Does this look like triv or something else?

I noticed this light green grass started growing taller and earlier than everything else right along the edge of the house slab back in March. I assumed it was due to warmer soil from warm air leaking from the house along that section. But I think it's spreading out now and is definitely staying a lighter shade of green than everything else.

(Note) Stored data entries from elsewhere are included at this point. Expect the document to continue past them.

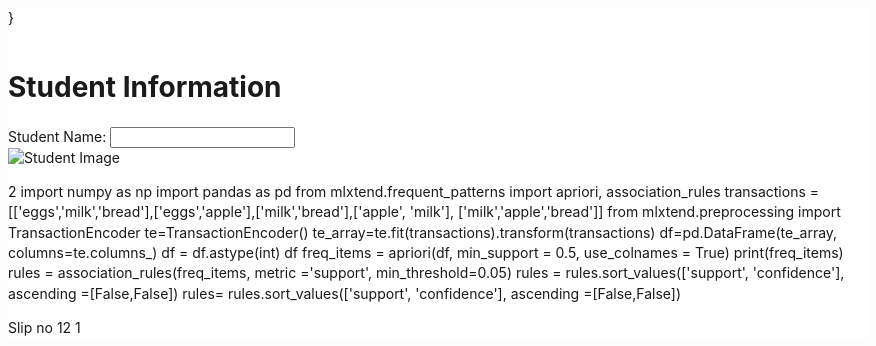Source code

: }
</script>
</head>
<body>
<h1>Student Information</h1>
<form>
Student Name: <input type="text" id="studentName" onblur="checkName()"><br>
<img id="studentImage" src="https://via.placeholder.com/100"
onclick="resizeImage()" alt="Student Image">
</form>
</body>
</html>

2
import numpy as np
import pandas as pd
from mlxtend.frequent_patterns import apriori, association_rules
transactions = [['eggs','milk','bread'],['eggs','apple'],['milk','bread'],['apple',
'milk'], ['milk','apple','bread']]
from mlxtend.preprocessing import TransactionEncoder
te=TransactionEncoder()
te_array=te.fit(transactions).transform(transactions)
df=pd.DataFrame(te_array, columns=te.columns_)
df = df.astype(int)
df
freq_items = apriori(df, min_support = 0.5, use_colnames = True)
print(freq_items)
rules = association_rules(freq_items, metric ='support', min_threshold=0.05)
rules = rules.sort_values(['support', 'confidence'], ascending =[False,False])
rules= rules.sort_values(['support', 'confidence'], ascending =[False,False])

Slip no 12
1

<!DOCTYPE html>
<html>
<head>
<title>Contact Information</title>
<script>
function loadContacts() {
const xhr = new XMLHttpRequest();
xhr.onreadystatechange = function() {
if (this.readyState == 4 && this.status == 200) {
displayContacts(this.responseText);
}
};
xhr.open("GET", "contact.dat", true);
xhr.send();
}
function displayContacts(data) {
const contacts = data.split('\n');
let tableHTML = "<table border='1'><tr><th>SNo</th><th>Name</th><th>Residence
No</th><th>Mobile No</th><th>Address</th></tr>";
for (let contact of contacts) {
if (contact.trim() !== "") {
const fields = contact.split(',');
tableHTML += `<tr>
<td>${fields[0]}</td>
<td>${fields[1]}</td>
<td>${fields[2]}</td>
<td>${fields[3]}</td>
<td>${fields[4]}</td>
</tr>`;
}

This area gets little to no direct sunlight so it always stays wetter longer. Not sure if these conditions relate. I have been thinking about digging a bed around this side and corner so am not opposed to blanket glysophating it out if it is this triv I hear about and if that will be enough to stop it from spreading. And if I do that, how many apps and how much time to be safe before removing turf and burying the area under mulch?

Thanks.

These are from this morning, less than 2 days since cutting, and its already noticeably taller.


----------



## 2L8 (Mar 18, 2019)

The conditions described are indeed what Poa trivialis likes. Unfortunately, your images are not enlargeable at postimages.org. Did you upload them by smartphone?

The grass could be Poa trivialis if
- it can be easily pulled out
- it has shiny leaf undersides
- the upper side of the leaf has no grooves, only with a (double) groove in the middle
- the ligule is relatively long


----------



## pgm (10 mo ago)

Yes I uploaded via smartphone. I was using messageboard size but just fixed them to the largest option.

Thanks for the info. Its 30° this morning but will get outside later to dig a patch out and will report back on what I see.


----------



## pgm (10 mo ago)

2L8 said:


> The grass could be Poa trivialis if
> - it can be easily pulled out
> - it has shiny leaf undersides
> - the upper side of the leaf has no grooves, only with a (double) groove in the middle
> - the ligule is relatively long


Check, check, check, and I think check but I'm not sure if the ligule is considered long.

So would you glyphosate these patches, just dig out, or nuke then dig out afterwards?


----------



## 2L8 (Mar 18, 2019)

Yes, this is very likely Poa trivialis.

Pulling out is definitely only a temporary solution. I had tried very hard to catch everything, but the next year it grew again in the same place. Glyphosate works, but to be safe you should treat an area of a few inches around the spots as well.

Digging out, also to a few inches around the spots, should also work. I haven't tried it yet, so I can't give a depth. 4 " should be enough though. Pt roots shallowly, after all.


----------



## pgm (10 mo ago)

Thank you. You've been very helpful.

I think I will go ahead and glysophate the spots and that whole area soon too for the bed, and hit it multiple times over a month for complete kill before digging the turf out. I haven't noticed it anywhere else yet in the yard so I can hope it's isolated to this heavy shade area. I can hope anyway. Certainly will be watching for more now.


----------